I wait for the conditional get-better-now, stop-panicking receding footsteps. But there was no or else. No if-then.
You pulled me closer as I apologized for more things I can’t help. I might as well apologize for the rain, too. And you stop my torrent like a shut-off valve in the sky.
Good morning! We’re wrappingup the first week of the Where Angels Can’t Follow blog tour. (There’s one more week of blog stops to go, for those of you wondering when I would get back to poetry, writing blogs, and finishing Iron Spirits.) I can’t believe we’re only four days away from the release! I am excited to share the world, the characters, and their hilarity. One of my writing idols, Joss Whedon, once offered this advice for writing, “Make it dark, make it grim, make it tough, but then, for the love of God, tell a joke.” And that was my goal.
Today’s stop on the blog tour is Jazzy Book Reviews. You can find an excerpt of Where Angels Can’t Follow here, if you haven’t gotten to it yet. (At least your wait for the rest won’t be long now!) It’s also one of your last opportunities to enter the Iron Shards giveaway.
I have been featured in a guest post on Jaime’s World today. I wrote a piece on my Top 5 Favorite Movies. I don’t really watch movies much since my attack, and the exceptions usually involve my children. However, 2020 has not been the year for movie releases, so these should still be relevant. Also, my friends swear I am completely uncultured despite their best efforts. *shrugs* You’ve been warned. There’s not much overlap between what I want to watch and the Oscars winners list. Netflix also thinks I want to watch strong females in leading roles. (Make of those two facts what you will.) I hope you find something new and interesting to occupy your social distancing hours.

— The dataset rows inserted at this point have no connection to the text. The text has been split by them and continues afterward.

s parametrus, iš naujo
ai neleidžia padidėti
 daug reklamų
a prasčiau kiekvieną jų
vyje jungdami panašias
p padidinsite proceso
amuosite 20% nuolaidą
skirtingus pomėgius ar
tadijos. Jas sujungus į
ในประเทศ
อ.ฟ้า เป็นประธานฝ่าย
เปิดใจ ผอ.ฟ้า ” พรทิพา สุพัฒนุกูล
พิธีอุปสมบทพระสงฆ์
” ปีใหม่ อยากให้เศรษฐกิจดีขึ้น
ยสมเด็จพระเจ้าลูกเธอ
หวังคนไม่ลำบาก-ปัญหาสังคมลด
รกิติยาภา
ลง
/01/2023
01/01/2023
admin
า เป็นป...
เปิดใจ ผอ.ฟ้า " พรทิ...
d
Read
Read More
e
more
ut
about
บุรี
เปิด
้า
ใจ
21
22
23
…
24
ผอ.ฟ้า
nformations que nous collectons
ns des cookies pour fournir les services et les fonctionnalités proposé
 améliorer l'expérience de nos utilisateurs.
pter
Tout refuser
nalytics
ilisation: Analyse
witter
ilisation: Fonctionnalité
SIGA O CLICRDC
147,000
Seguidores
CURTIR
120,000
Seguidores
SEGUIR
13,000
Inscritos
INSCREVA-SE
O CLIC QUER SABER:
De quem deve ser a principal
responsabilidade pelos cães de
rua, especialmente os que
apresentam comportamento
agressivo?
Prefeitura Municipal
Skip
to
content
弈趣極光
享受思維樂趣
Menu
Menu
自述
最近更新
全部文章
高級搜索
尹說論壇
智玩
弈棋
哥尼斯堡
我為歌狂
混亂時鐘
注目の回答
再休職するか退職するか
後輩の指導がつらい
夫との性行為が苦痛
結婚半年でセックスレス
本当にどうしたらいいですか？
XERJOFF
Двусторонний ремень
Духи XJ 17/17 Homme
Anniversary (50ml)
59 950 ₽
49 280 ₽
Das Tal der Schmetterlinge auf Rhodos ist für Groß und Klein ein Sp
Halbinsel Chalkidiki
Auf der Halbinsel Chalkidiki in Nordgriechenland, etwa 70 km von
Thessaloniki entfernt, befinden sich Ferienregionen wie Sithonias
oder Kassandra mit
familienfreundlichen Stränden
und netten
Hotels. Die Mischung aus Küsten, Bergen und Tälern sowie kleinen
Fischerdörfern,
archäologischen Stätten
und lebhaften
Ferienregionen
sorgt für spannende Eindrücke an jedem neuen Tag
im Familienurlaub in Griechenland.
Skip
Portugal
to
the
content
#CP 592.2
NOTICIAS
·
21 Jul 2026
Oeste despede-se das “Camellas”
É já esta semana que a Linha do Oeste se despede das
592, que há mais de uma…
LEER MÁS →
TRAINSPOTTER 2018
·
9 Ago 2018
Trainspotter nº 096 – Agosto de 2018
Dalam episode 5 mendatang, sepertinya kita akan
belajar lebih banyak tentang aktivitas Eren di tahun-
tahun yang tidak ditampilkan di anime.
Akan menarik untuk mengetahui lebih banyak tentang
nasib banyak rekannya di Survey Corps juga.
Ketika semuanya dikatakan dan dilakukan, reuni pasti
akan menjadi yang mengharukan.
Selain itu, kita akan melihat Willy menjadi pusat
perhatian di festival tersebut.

I know that some of my readers are here because of our mutual love of poetry. And the Where Angels Can’t Follow blog tour is not going to speak to that. So, here’s a new poem I wrote yesterday, which was a hard day for me. I didn’t fall into the hole in my calendar, but I did keep busy with random chores, freezing meals to a ridiculous degree (who needs that much spinach lasagna?!), and finishing the day out with a drink. Odin, the German Shepherd who seems to know when my days are difficult, did not leave my side.
The days we used to celebrate
become holes in the calendar.
Anniversaries that got crossed out–
absent champagne, flowers, and cards.
Birthdays that aren’t
for people that aren’t.
Days when the world stopped
and our lives fell
into a pit disguised as an ordinary day.
It’s a dubious privilege of aging–
learning how to span the shaky debris over those holes.